Being on the road every day, commuting to work, I see how people turn into Jekyll and Hide. I know it, because I’ve been there too. One minute the person is putting on makeup, curling hair or shaving, the next minute utter words that should not be uttered unless you are in the darkest corners of Mordor.
More interesting, I’m amazed how cheap some of the cars on the road are. I don’t mean that cars on the roads are cheap and unsafe, I just mean that some people seem to buy expensive cars, but forget to get some of the essentials installed. How many times have you seen the indicator working on a Porsche or how often have you seen the driver of Mercedes-Benz S-class using the built-in blue-tooth/hands-free kit when on the mobile (cell) phone.

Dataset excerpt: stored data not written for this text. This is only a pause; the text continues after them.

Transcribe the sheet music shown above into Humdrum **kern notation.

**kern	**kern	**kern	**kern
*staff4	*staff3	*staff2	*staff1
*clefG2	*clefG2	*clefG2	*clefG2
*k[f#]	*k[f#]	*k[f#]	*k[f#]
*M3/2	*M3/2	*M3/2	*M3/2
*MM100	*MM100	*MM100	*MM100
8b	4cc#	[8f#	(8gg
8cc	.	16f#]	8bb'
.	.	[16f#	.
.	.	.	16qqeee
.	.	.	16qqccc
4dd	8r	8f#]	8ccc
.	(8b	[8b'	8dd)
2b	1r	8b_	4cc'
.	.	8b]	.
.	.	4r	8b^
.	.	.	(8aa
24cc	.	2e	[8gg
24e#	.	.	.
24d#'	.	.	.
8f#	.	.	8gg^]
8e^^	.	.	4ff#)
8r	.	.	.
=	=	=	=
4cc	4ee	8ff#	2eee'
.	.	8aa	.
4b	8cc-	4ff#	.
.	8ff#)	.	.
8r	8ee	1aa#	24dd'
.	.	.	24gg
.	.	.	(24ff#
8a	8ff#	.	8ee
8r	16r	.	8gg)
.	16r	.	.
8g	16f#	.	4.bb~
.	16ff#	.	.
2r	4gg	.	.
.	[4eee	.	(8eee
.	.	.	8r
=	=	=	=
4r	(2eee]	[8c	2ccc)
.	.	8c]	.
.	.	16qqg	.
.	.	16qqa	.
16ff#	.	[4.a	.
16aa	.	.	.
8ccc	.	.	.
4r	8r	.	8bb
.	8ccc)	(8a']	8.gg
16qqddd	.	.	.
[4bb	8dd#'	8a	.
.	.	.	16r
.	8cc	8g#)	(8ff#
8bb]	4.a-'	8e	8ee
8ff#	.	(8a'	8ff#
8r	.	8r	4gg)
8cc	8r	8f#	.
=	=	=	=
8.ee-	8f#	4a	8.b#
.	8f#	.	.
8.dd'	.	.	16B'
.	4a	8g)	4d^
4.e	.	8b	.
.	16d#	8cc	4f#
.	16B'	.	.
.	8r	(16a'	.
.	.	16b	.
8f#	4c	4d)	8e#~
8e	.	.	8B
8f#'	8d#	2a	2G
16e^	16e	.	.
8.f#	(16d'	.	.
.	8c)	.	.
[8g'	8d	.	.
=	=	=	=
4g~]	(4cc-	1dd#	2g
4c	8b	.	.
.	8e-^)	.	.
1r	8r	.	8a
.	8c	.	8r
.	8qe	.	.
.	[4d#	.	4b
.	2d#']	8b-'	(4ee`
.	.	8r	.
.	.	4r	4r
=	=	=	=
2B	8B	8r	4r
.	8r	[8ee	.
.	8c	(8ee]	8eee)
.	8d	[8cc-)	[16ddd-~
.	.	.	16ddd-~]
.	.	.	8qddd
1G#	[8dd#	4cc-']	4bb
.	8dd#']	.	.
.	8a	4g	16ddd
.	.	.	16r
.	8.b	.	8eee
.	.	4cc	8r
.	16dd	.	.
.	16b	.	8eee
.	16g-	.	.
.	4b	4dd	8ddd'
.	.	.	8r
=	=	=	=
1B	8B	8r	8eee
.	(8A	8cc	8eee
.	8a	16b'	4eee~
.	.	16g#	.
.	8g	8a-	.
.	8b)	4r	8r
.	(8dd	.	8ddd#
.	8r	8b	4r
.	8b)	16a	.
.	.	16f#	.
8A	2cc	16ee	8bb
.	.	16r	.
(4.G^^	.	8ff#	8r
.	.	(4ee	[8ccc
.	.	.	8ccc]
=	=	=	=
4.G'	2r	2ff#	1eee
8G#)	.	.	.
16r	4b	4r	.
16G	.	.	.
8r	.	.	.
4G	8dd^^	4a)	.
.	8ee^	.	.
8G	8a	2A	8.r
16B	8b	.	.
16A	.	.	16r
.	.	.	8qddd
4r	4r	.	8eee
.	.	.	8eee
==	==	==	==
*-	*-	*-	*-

It was the great French philosopher Jean Paul Sartre who uttered the words “Hell Is Other People.” This is a man who never sat on a Dublin Bus bus in rush-hour traffic on a rainy day or queued for miles to pay for the so-called ‘pay-as-you-go’ toll crossing the George Washington Bridge. I’m sure he would have rephrased that statements slightly, making it more harsh before publishing it.
Having spent close to 3/4 of year commuting, when calculating the hours spent on the road over a 10 year period, it gets pretty depressing. So, I bought a Vespa scooter.
Now, instead of giving people the finger, show them my war face or bumping into them, I simple overtook their cars on my silver lightning scooter, while shouting “Yippee-ki-yay, motherfucker” inside my helmet.
The evil laughter echoes in my helmet as a crank the accelerator full throttle, hitting speeds of80 km/hour. I just “shaved” almost 90 minutes off my daily commute.
These days, I drive my V8 petrol to work. The petrol gage is moving steadily to the left, but at least my commute is max 11 minutes. I’m loving it. The car doesn’t even get warm in the winter time, before I park it at work.
Despite my short commute, I still look at my fellow commuters, while saying “Do you feel lucky, punk? Well, do you?”
The morale of this short post. Take it easy while you drive. There’s absolutely no point screaming, punching, biting spitting inside your car. And, just because you sit in traffic doesn’t give you the right to abuse other drivers. Man, it’s only a car journey, so treat other drivers the way you want to be treated.